À fin mars 2018, le montant des reprises de liquidités s’élevait à 567 milliards de dinars.
La Banque d’Algérie doit désormais faire face au défi majeur de mener une nouvelle politique monétaire qui soutient la croissance, en phase avec sa principale mission de stabilisation des prix. La Banque d’Algérie le dit clairement dans sa note sur la conduite de la politique monétaire. “Le principal défi est désormais de continuer à assurer la stabilité des prix dans un environnement de surplus de liquidités substantielles et persistantes”, a-t-elle souligné, indiquant qu’elle dispose, à cette fin, “des instruments adéquats pour la gestion de la liquidité et est prête à les utiliser dans la mesure nécessaire”.
Depuis janvier 2018, la Banque d’Algérie a décidé de resserrer sa politique monétaire après les mesures d’assouplissement prises en 2017. En effet, le 8 janvier 2018, les opérations de reprise de liquidité ont débuté. Ces opérations s’effectuent sous forme de dépôts à terme à 7 jours. À fin mars 2018, le montant de ces reprises s’élève à 567 milliards de dinars. De plus, le 15 janvier 2018, au début de la première période de constitution de la réserve obligatoire, la Banque d’Algérie a augmenté le taux de cette dernière de 4% à 8%. Le Comité des opérations de politique monétaire, à travers des données actualisées du marché monétaire et des indicateurs macroéconomiques, a décidé, le 22 mai dernier, d’une augmentation du taux de la réserve obligatoire de 200 points de base, le portant de 8 à 10%, et d’une opération de “cantonnement” partiel de la liquidité, par le biais d’action bilatérale, afin d’éponger une partie des liquidités injectées au moyen du financement monétaire. C’est la seconde fois, donc, que l’Autorité monétaire décide d’une hausse du taux de la réserve obligatoire depuis de début de l’année.
La Banque d’Algérie semble reprendre d’une main ce qu’elle a donné de l’autre. L’utilisation appropriée de ces instruments devrait permettre de stériliser l’excédent de liquidité induit par le programme de financement monétaire. Au 1er trimestre 2018, la liquidité globale des banques s’établit à 1 461,1 milliards de dinars contre 1 380,6 milliards de dinars à fin décembre 2017, et 511,8 milliards de dinars à fin septembre 2017, soit un accroissement de 185,5%. Cette forte croissance a été entamée, dès novembre 2017, après la mise en œuvre du financement non conventionnel.

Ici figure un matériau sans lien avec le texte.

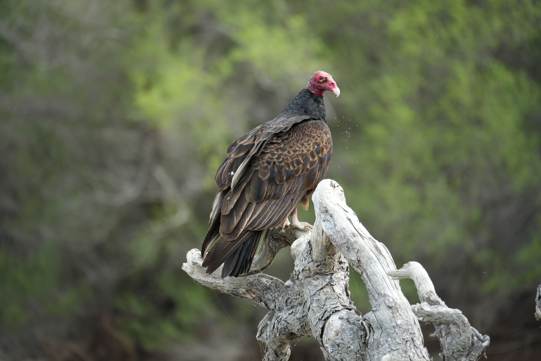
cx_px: 270
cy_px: 180
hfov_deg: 6.9
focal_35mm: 300
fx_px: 4508
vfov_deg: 4.6
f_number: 7.1
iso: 800
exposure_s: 1/500
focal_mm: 300
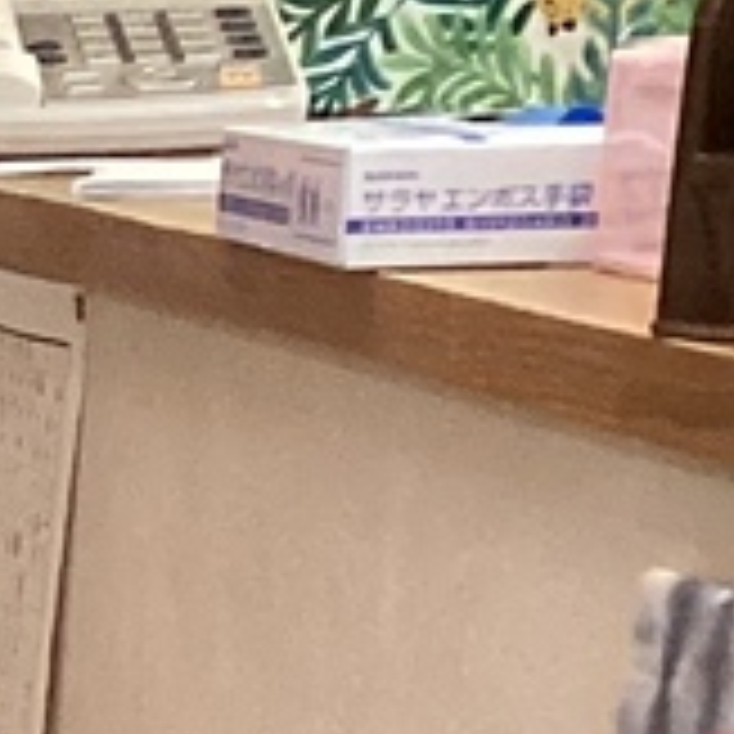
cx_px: -1500
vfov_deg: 7.2
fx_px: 5374
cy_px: 1988
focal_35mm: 224
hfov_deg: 7.0
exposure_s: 1/60
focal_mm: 3.3
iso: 160
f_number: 2.4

Le financement non conventionnel du Trésor par la Banque d’Algérie a atteint un montant de 3 585 milliards de dinars à fin mars 2018 (2 185 milliards de dinars au 4e trimestre 2017 et 1 400 milliards de dinars au 1er trimestre 2018), contre 2 185 milliards de dinars à fin décembre 2017, soit une hausse du financement de 64,1%. Pour rappel, en contexte de crise financière et d’assèchement des ressources financières des banques, la Banque d’Algérie avait, dès l’été 2016, suspendu l’instrument de l’absorption de la liquidité (reprise de liquidité) et avait supprimé la rémunération de la facilité de dépôt. Le guichet du réescompte de la Banque d’Algérie a été réactivé au mois d’août 2016. Le Comité des opérations de politique monétaire de la Banque d’Algérie avait décidé, en août 2017, de ramener le taux de la réserve obligatoire de 8% à 4% (après une baisse, en mai 2016, de 12% à 8%). Au cours des prochains mois, la Banque d’Algérie annonce qu’elle continuera à suivre de près tous les développements macroéconomiques et monétaires, et ajustera, si nécessaire, les paramètres de l’ensemble des instruments à sa disposition pour assurer la stabilité des prix.
Mais le FMI, faute de stérilisation adéquate, l’augmentation de la liquidité relèverait la richesse nominale, perçue ou réelle, et stimulerait la demande, ce qui se traduirait par une hausse des prix à court terme en raison de l’insuffisance de l’offre intérieure et des possibilités d’épargne. Par ailleurs, si les autorités demandent de façon répétée des injections de liquidités, la capacité de la Banque d’Algérie à maîtriser les conditions monétaires et à assurer la stabilité des prix s’en trouvera compromise et son bilan en sera affaibli. Cette situation, combinée au nouveau rôle de suivi des réformes structurelles qui vient d’être confié à la Banque centrale, mettrait encore plus à mal son indépendance de fait.